# DIRECTION
List every line of the material below that contains the string "instances".

* Start *

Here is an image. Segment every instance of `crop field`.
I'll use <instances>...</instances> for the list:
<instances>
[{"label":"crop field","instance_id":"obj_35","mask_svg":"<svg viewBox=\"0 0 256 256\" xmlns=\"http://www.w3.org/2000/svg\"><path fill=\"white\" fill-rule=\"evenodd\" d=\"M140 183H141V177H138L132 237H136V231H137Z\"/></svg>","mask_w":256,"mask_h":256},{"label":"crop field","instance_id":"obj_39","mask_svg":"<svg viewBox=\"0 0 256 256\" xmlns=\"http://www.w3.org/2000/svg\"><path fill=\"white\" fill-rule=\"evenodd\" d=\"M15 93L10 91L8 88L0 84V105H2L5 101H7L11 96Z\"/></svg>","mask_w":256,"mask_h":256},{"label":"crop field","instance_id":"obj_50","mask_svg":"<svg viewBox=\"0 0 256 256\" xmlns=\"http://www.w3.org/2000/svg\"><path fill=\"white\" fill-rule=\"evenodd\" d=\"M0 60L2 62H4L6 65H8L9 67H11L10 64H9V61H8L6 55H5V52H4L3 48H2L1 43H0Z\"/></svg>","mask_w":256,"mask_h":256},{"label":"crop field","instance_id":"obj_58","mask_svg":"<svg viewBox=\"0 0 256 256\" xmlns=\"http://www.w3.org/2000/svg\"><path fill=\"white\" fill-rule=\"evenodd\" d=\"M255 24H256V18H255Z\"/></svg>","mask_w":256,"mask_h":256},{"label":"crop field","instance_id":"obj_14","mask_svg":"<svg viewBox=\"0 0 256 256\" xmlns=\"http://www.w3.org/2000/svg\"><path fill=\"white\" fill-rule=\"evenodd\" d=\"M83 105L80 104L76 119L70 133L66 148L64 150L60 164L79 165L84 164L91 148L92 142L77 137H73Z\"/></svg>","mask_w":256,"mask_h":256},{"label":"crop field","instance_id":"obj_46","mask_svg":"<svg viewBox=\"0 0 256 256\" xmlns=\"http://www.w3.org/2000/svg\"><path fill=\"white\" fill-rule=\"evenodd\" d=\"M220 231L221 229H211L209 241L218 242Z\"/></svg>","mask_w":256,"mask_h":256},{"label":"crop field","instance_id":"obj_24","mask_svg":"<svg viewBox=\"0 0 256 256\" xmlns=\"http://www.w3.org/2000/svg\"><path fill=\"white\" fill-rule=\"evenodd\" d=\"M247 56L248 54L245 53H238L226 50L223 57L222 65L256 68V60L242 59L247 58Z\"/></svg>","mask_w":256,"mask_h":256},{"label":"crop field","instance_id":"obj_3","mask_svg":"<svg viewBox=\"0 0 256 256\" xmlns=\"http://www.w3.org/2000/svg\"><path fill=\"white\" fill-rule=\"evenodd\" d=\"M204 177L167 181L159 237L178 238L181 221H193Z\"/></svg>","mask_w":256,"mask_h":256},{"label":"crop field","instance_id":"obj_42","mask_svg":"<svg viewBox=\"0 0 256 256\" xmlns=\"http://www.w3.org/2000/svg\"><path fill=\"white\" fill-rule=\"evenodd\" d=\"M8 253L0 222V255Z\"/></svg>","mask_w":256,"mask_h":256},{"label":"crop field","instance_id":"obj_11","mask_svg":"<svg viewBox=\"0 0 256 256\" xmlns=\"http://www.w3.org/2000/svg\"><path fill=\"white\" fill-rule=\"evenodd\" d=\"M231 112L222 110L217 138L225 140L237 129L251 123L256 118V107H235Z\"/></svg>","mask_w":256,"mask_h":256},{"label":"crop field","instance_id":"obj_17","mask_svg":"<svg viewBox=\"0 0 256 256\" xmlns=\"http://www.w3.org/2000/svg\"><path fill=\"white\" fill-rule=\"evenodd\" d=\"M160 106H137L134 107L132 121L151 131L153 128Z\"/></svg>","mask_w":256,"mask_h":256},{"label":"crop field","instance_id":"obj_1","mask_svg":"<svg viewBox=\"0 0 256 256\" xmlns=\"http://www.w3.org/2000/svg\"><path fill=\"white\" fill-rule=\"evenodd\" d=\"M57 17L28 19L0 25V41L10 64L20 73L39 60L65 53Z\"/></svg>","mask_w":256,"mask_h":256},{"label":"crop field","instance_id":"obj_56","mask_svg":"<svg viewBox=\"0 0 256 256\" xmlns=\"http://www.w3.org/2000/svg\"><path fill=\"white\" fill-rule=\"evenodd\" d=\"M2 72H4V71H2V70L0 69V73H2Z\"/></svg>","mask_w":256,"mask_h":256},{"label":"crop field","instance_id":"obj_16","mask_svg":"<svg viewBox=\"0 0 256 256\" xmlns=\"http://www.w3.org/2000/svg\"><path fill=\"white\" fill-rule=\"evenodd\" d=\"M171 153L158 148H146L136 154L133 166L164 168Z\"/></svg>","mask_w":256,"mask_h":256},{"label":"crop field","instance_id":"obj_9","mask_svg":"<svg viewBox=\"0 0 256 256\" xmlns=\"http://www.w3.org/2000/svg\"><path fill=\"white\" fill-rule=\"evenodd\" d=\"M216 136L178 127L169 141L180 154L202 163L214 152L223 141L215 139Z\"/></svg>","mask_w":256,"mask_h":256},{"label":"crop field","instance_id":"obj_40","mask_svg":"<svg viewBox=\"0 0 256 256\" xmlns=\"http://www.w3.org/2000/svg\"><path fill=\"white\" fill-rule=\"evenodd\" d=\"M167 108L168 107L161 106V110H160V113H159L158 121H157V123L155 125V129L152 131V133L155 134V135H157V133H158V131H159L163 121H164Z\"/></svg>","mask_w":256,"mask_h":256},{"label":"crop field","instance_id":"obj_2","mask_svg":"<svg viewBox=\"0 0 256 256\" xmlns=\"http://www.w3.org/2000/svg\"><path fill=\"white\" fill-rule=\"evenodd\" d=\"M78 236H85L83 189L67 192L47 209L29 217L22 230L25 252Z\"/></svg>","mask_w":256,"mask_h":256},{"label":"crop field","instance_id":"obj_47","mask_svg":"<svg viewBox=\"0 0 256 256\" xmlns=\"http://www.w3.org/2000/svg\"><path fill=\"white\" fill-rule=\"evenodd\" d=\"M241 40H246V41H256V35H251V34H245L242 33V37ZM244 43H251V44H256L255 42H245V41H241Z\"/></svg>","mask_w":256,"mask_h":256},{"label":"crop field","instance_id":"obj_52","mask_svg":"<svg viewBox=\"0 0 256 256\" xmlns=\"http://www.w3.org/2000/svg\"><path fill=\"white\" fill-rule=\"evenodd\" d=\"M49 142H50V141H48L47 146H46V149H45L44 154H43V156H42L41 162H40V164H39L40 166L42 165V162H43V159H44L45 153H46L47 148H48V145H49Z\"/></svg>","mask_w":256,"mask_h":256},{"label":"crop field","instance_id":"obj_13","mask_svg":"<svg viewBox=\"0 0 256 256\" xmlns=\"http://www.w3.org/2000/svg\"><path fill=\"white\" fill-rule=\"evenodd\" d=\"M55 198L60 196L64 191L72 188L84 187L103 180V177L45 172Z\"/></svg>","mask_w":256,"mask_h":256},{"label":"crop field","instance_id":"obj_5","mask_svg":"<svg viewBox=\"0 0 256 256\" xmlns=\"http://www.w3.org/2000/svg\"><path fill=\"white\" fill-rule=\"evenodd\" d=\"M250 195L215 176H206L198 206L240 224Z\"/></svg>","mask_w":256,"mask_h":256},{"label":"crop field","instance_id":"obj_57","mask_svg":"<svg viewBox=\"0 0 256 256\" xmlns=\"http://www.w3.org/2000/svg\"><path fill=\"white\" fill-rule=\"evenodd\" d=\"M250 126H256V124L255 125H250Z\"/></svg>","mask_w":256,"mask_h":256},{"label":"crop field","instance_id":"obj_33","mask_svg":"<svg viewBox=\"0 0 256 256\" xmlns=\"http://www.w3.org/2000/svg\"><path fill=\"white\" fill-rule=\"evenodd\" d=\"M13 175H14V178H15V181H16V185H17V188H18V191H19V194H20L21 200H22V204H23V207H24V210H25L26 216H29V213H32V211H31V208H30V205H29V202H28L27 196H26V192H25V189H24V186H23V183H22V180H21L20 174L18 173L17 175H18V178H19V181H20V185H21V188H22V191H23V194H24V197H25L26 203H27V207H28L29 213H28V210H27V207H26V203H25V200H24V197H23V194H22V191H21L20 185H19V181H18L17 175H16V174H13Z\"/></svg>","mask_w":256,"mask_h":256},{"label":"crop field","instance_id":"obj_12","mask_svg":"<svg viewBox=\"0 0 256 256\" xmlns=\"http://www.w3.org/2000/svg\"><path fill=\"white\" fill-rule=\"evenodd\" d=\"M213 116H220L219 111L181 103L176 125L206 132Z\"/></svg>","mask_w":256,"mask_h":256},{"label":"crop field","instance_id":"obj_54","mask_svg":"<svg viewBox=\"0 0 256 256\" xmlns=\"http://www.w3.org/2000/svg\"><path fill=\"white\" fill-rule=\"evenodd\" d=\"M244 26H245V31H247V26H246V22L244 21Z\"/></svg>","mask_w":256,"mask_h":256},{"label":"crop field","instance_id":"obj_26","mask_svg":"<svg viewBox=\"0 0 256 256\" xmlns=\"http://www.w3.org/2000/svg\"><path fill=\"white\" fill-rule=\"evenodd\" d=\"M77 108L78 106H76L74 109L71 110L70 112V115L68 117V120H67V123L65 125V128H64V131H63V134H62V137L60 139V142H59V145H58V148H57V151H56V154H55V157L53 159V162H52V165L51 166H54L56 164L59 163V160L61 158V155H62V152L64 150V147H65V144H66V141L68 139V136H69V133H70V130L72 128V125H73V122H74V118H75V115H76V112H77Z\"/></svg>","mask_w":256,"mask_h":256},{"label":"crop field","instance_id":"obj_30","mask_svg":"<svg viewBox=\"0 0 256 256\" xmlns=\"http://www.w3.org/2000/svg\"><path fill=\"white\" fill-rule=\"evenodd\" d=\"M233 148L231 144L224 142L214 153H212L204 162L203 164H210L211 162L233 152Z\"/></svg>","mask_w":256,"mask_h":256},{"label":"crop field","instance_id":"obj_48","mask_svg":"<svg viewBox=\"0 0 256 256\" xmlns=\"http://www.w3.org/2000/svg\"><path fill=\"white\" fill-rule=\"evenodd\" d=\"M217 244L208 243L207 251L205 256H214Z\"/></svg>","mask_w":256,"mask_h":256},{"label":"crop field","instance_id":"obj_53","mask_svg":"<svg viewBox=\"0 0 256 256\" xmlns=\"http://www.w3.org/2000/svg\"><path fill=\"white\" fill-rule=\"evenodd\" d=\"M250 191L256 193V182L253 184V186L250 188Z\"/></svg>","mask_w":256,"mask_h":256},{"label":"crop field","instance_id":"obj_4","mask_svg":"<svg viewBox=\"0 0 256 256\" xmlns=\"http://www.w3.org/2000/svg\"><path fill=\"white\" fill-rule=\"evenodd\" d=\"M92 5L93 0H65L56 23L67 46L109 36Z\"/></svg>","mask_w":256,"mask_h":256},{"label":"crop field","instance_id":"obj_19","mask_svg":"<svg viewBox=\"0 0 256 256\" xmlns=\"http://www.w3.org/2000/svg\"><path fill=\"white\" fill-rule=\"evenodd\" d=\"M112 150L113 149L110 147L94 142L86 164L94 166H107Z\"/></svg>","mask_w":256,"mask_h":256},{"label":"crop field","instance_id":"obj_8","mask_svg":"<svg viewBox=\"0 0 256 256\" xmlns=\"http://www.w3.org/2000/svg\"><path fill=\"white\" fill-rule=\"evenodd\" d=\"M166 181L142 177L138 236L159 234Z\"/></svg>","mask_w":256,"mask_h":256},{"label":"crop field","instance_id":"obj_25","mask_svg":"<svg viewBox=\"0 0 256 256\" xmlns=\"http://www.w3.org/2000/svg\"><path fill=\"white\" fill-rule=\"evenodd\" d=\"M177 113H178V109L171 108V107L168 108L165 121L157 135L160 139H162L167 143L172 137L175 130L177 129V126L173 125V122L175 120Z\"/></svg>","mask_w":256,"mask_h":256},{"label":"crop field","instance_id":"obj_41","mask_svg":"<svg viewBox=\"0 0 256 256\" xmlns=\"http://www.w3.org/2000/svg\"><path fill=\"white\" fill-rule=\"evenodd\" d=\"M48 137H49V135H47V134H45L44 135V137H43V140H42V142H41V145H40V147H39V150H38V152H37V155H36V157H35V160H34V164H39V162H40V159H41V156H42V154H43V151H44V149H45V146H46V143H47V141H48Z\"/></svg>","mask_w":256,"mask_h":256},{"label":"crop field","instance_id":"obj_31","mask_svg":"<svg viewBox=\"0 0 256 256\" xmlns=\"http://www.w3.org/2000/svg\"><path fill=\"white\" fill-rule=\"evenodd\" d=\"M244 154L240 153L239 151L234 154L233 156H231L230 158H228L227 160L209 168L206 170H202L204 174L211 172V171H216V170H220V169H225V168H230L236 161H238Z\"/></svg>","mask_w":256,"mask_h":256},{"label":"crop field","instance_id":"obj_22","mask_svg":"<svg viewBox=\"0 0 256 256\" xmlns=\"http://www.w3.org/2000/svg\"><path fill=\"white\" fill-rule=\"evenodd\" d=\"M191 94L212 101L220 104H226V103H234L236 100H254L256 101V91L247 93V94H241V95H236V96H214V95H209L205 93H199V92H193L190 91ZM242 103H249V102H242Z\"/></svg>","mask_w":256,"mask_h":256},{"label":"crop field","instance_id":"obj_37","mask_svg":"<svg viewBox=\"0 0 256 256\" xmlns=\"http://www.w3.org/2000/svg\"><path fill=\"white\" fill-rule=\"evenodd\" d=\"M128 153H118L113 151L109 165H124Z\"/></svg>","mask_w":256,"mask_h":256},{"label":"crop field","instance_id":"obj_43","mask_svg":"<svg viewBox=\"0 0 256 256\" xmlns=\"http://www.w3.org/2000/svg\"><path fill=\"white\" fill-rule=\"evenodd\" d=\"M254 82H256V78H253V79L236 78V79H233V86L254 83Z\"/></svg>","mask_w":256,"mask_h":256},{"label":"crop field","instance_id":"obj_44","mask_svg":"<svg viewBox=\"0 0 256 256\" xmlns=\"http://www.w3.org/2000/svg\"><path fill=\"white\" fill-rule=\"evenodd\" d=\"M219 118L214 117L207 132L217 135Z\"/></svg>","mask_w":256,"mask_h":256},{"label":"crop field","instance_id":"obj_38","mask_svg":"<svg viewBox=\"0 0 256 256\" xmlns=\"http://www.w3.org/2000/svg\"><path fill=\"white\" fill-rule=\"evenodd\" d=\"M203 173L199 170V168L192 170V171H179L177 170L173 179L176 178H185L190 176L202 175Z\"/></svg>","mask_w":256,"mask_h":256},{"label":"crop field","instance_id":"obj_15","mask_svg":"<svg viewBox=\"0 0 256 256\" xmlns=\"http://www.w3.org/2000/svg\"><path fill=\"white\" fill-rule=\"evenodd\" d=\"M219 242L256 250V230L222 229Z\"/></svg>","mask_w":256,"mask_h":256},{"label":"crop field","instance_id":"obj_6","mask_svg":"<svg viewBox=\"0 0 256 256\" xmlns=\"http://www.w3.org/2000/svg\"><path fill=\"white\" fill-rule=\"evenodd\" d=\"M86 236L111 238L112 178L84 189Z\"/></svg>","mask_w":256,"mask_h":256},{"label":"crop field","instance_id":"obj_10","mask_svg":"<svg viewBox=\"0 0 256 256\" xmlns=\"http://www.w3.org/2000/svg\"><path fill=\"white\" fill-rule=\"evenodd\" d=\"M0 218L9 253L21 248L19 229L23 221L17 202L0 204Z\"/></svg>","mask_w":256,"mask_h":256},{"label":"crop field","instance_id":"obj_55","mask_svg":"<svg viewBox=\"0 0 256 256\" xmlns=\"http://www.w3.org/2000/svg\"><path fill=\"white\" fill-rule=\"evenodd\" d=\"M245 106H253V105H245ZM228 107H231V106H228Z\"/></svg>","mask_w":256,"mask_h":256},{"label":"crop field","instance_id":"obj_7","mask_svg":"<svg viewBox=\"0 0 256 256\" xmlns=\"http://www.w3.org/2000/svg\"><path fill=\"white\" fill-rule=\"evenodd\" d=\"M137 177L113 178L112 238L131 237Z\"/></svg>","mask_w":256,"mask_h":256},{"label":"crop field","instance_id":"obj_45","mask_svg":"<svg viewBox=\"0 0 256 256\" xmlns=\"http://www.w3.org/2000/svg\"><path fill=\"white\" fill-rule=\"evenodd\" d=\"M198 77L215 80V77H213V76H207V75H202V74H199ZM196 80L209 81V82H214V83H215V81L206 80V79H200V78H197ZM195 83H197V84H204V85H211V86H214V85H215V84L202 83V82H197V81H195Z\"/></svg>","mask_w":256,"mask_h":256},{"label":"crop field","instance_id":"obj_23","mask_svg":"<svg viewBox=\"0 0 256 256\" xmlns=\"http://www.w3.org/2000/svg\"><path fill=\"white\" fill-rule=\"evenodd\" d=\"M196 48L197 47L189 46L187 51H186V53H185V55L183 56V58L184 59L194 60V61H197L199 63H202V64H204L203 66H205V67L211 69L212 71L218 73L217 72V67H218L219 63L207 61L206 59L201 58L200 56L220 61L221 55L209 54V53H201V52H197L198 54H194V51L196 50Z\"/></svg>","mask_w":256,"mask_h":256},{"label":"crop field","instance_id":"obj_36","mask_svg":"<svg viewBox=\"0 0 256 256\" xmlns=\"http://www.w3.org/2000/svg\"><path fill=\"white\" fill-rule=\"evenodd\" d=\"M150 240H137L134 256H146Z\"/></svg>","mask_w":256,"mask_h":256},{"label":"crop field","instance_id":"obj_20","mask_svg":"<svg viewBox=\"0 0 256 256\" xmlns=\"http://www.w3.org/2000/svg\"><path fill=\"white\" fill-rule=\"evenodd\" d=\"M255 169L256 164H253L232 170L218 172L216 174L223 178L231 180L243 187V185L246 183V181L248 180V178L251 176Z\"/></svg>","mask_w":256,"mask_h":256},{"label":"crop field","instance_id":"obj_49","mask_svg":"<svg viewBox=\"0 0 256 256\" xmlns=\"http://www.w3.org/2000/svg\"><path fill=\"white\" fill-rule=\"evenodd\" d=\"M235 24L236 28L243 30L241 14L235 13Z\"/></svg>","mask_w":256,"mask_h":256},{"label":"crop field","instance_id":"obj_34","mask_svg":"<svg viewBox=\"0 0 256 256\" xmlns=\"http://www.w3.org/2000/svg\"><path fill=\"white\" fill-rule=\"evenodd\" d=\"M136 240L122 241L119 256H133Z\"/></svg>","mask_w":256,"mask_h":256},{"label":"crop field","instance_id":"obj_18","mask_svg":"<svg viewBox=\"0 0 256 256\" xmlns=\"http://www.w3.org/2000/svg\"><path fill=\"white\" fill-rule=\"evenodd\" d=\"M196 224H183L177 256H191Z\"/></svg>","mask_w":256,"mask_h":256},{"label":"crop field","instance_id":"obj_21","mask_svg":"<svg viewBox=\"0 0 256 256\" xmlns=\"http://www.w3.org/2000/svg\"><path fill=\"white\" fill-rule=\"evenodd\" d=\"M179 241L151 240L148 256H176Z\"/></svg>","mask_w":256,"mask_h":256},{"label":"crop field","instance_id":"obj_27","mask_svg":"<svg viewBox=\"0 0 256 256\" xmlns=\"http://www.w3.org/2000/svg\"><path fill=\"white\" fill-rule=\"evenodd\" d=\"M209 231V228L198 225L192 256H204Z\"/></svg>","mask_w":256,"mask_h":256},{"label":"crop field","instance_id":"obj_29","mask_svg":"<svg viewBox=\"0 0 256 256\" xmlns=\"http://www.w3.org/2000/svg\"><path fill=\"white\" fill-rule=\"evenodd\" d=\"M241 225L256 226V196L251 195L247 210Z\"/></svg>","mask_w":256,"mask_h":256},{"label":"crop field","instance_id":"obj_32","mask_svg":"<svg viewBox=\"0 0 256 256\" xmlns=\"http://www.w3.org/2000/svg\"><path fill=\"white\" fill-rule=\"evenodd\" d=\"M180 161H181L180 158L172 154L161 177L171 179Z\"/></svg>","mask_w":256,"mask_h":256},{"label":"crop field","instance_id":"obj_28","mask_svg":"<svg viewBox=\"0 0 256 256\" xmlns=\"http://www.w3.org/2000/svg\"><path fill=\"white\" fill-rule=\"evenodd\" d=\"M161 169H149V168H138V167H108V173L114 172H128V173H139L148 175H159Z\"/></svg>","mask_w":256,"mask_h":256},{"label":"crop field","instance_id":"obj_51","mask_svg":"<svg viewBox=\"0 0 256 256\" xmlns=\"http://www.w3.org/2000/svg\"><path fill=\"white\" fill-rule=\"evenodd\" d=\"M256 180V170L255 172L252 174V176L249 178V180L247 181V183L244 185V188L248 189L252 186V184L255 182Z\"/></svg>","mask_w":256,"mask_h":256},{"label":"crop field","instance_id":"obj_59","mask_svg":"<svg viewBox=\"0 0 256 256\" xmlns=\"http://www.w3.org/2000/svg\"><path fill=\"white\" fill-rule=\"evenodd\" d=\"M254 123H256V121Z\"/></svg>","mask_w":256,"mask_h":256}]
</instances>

* End *

# REPLY TO THE EXERCISE
I'll use <instances>...</instances> for the list:
<instances>
</instances>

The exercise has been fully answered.